Report every line in the rows below that contains the string "nước". Case counts.

Extracted page text data:
_ _ _ _ _
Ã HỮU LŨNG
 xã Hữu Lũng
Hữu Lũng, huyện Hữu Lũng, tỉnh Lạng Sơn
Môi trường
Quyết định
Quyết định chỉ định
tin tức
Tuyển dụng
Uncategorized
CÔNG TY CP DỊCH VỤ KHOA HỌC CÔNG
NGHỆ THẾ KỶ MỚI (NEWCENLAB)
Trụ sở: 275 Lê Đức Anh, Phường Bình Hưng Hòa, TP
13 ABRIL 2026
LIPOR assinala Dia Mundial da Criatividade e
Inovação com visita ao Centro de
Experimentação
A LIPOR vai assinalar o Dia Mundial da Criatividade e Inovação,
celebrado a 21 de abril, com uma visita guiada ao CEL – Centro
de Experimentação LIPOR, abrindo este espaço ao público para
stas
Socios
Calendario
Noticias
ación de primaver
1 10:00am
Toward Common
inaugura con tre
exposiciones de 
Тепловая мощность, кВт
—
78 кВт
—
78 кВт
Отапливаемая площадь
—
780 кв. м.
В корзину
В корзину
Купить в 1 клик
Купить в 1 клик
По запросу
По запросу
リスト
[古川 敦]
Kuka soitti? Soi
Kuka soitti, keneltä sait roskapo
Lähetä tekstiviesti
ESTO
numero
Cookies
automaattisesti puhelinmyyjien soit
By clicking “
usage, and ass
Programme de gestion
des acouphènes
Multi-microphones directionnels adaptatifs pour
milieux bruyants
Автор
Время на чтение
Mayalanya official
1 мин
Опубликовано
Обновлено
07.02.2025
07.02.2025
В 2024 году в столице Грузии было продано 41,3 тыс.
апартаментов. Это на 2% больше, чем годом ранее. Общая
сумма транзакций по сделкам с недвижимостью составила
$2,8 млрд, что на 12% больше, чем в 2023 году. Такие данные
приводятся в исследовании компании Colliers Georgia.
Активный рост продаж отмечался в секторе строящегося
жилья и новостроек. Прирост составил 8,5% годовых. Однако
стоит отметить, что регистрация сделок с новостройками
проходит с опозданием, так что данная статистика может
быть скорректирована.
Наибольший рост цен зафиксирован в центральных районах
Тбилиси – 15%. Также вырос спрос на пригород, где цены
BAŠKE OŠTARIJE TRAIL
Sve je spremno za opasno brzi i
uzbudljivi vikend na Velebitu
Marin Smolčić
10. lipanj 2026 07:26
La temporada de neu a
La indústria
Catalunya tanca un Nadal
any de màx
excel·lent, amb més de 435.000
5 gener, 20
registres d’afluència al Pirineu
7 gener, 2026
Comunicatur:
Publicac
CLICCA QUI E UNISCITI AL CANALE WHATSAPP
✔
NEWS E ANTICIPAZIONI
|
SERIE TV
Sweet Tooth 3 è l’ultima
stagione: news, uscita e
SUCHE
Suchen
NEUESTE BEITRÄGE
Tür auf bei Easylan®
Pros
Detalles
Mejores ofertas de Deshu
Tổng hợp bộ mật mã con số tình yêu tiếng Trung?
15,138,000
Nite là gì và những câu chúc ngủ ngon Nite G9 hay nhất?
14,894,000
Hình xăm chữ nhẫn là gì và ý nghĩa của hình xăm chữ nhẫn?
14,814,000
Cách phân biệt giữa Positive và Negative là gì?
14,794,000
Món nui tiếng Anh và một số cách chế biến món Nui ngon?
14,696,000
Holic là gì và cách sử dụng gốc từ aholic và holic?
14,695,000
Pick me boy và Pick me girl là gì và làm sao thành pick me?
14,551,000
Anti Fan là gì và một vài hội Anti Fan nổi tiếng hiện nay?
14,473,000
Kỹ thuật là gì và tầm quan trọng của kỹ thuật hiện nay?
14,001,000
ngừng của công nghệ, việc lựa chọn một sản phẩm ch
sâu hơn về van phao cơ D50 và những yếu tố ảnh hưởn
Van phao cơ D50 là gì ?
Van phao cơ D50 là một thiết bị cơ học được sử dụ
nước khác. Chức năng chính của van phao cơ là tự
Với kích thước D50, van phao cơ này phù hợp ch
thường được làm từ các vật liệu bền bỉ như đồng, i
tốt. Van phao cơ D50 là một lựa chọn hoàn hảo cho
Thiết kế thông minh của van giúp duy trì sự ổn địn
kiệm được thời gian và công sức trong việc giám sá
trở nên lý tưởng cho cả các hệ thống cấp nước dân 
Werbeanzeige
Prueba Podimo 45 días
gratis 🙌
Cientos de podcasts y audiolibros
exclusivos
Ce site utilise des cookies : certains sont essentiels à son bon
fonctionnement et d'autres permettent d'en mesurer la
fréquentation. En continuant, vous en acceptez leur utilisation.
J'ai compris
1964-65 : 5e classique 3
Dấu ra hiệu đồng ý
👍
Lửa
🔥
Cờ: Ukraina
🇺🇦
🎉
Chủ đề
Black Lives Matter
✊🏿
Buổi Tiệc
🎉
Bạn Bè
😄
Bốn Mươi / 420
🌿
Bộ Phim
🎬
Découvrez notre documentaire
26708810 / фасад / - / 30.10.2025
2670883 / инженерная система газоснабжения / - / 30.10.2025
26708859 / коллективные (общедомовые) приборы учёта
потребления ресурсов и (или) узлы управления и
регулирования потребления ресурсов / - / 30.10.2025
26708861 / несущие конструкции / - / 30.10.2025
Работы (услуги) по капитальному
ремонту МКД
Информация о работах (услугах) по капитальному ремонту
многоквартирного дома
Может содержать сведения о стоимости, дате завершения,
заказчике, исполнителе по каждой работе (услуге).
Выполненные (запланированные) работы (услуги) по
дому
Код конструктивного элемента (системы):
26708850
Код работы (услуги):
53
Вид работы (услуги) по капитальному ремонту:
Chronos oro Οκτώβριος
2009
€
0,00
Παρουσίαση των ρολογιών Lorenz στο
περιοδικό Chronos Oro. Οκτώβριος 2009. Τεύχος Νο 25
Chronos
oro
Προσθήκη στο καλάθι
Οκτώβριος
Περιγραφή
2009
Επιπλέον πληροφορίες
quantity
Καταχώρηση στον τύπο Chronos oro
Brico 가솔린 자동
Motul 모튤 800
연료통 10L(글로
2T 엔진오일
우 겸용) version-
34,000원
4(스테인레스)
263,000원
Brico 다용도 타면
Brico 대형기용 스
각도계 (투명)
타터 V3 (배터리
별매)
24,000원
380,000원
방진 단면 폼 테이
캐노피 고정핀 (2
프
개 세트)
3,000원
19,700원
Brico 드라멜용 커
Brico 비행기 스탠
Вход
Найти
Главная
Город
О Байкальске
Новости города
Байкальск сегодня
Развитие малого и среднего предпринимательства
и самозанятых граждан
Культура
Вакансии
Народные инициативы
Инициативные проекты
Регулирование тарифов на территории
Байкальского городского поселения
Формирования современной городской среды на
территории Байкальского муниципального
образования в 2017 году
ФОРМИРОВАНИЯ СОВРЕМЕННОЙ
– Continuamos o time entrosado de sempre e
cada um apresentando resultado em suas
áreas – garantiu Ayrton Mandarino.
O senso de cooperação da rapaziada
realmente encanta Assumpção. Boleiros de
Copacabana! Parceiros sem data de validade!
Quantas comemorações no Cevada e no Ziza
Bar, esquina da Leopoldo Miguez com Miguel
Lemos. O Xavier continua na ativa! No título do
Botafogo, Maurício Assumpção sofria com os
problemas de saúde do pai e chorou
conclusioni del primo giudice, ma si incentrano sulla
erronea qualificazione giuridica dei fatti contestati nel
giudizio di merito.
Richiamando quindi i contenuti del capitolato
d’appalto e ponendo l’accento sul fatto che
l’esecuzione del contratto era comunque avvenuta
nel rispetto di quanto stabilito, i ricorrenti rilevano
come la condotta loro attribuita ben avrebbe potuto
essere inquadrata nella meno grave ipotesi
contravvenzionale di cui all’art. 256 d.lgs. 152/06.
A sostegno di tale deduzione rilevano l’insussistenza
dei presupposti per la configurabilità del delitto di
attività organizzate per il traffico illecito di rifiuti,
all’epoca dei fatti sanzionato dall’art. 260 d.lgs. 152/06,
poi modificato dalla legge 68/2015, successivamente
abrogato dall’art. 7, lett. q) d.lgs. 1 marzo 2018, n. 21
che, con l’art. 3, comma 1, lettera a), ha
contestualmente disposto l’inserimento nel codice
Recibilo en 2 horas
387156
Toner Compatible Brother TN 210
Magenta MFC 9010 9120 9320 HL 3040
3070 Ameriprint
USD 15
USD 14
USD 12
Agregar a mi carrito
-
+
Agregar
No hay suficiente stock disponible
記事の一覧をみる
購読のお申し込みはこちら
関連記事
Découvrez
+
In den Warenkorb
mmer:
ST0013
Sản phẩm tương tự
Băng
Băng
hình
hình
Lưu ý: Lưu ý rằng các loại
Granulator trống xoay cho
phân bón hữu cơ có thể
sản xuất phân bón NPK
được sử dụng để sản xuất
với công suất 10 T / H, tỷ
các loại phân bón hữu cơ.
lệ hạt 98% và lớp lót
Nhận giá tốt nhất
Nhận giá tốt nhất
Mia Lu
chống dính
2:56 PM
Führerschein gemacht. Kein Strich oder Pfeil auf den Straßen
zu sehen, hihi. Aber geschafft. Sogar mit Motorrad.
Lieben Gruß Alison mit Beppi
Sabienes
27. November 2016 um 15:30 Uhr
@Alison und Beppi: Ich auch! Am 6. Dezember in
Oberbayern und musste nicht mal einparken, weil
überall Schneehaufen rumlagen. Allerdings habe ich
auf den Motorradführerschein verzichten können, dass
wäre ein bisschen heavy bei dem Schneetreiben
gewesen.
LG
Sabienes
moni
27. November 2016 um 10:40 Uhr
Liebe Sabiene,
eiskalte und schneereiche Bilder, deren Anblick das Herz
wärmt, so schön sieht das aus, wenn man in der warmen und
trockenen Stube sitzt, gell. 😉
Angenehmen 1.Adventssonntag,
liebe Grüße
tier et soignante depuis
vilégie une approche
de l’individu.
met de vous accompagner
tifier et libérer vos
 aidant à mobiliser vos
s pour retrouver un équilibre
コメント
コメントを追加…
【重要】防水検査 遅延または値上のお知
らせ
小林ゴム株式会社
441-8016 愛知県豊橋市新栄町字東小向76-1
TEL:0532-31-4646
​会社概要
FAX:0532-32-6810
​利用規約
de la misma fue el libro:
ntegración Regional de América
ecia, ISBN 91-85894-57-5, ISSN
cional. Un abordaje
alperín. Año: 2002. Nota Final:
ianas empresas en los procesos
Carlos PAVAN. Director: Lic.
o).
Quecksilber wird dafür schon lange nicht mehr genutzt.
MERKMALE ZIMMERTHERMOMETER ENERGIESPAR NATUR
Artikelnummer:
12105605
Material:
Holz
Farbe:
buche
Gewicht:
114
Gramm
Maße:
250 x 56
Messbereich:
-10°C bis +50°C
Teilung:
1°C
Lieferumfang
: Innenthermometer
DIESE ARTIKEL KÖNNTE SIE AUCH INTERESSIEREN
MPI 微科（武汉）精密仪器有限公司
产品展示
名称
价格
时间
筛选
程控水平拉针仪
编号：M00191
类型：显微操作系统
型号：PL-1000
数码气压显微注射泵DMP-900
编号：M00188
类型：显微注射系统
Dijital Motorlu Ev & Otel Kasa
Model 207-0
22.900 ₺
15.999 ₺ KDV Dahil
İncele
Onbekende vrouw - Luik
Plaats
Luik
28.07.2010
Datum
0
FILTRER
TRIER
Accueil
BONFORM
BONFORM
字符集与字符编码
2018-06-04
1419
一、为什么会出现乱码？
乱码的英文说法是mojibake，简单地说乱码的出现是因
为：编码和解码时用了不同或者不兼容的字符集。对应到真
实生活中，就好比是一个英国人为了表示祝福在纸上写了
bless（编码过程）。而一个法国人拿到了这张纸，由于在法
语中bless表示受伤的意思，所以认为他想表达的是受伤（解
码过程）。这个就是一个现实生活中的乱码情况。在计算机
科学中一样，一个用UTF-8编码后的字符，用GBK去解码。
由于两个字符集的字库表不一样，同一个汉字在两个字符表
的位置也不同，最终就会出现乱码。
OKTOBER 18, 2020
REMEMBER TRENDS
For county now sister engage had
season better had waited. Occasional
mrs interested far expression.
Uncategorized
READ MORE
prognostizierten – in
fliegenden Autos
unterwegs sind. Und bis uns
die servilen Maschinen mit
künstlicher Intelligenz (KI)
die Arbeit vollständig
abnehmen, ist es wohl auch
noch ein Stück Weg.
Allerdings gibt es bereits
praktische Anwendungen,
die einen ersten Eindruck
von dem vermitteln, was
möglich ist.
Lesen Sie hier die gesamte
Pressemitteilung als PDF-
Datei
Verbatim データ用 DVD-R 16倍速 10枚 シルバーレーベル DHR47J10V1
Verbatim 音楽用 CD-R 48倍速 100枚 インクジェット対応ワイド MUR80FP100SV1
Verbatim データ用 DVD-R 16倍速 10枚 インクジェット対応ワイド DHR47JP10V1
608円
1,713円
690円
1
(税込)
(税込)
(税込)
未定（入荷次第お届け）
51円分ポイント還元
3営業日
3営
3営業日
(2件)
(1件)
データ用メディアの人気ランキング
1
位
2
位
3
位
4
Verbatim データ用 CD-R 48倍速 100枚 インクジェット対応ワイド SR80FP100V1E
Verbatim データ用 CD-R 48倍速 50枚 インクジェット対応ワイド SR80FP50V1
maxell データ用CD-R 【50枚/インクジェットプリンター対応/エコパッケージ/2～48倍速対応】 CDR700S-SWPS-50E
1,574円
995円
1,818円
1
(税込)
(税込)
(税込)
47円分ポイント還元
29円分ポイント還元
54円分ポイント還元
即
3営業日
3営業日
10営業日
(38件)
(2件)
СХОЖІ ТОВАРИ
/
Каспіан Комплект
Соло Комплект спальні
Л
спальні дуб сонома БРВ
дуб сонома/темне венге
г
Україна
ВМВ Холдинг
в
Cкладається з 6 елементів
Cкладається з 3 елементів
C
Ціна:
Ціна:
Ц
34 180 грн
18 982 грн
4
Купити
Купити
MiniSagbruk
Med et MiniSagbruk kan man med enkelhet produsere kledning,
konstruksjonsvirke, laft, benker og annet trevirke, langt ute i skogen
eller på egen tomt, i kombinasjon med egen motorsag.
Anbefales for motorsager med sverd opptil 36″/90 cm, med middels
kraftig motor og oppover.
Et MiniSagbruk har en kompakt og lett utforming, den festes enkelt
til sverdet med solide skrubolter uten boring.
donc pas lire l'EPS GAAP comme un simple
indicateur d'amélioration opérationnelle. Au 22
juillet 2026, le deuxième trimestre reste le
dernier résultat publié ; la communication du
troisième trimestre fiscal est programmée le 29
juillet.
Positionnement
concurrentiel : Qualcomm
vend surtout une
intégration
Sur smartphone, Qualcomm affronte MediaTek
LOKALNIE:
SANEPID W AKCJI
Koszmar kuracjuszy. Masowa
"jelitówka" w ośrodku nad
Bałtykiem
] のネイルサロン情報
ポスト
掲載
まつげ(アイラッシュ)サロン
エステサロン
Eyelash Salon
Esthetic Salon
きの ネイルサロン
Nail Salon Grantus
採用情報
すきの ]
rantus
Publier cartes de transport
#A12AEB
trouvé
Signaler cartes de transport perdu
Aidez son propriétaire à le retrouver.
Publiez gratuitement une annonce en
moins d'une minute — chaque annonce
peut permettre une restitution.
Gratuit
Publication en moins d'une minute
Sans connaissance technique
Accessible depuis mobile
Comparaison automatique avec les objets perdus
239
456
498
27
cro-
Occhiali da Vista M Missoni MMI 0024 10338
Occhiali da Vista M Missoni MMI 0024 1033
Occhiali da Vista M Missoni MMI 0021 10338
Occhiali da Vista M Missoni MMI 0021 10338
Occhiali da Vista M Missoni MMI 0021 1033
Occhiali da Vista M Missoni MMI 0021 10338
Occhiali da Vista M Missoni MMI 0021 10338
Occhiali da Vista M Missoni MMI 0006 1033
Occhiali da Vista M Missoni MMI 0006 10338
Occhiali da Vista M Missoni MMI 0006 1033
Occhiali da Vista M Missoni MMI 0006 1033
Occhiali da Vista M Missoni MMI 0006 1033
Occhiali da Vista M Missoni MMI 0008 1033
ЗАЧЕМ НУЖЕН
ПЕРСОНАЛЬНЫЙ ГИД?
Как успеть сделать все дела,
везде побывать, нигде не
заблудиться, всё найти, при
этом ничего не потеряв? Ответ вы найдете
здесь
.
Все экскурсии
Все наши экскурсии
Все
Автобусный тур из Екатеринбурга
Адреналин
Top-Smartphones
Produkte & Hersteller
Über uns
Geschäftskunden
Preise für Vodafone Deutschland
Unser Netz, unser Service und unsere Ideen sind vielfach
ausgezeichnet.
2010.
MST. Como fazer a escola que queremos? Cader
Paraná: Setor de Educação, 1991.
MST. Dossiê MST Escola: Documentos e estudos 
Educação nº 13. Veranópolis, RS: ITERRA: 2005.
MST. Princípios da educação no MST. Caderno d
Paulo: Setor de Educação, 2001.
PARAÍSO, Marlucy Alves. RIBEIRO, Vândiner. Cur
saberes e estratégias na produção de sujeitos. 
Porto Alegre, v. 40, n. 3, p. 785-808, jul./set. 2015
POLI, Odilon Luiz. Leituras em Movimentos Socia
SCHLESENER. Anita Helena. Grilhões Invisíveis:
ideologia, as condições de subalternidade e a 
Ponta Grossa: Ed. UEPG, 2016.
_ _ _ _ _
_Your solution_
nước khác. Chức năng chính của van phao cơ là tự
trở nên lý tưởng cho cả các hệ thống cấp nước dân 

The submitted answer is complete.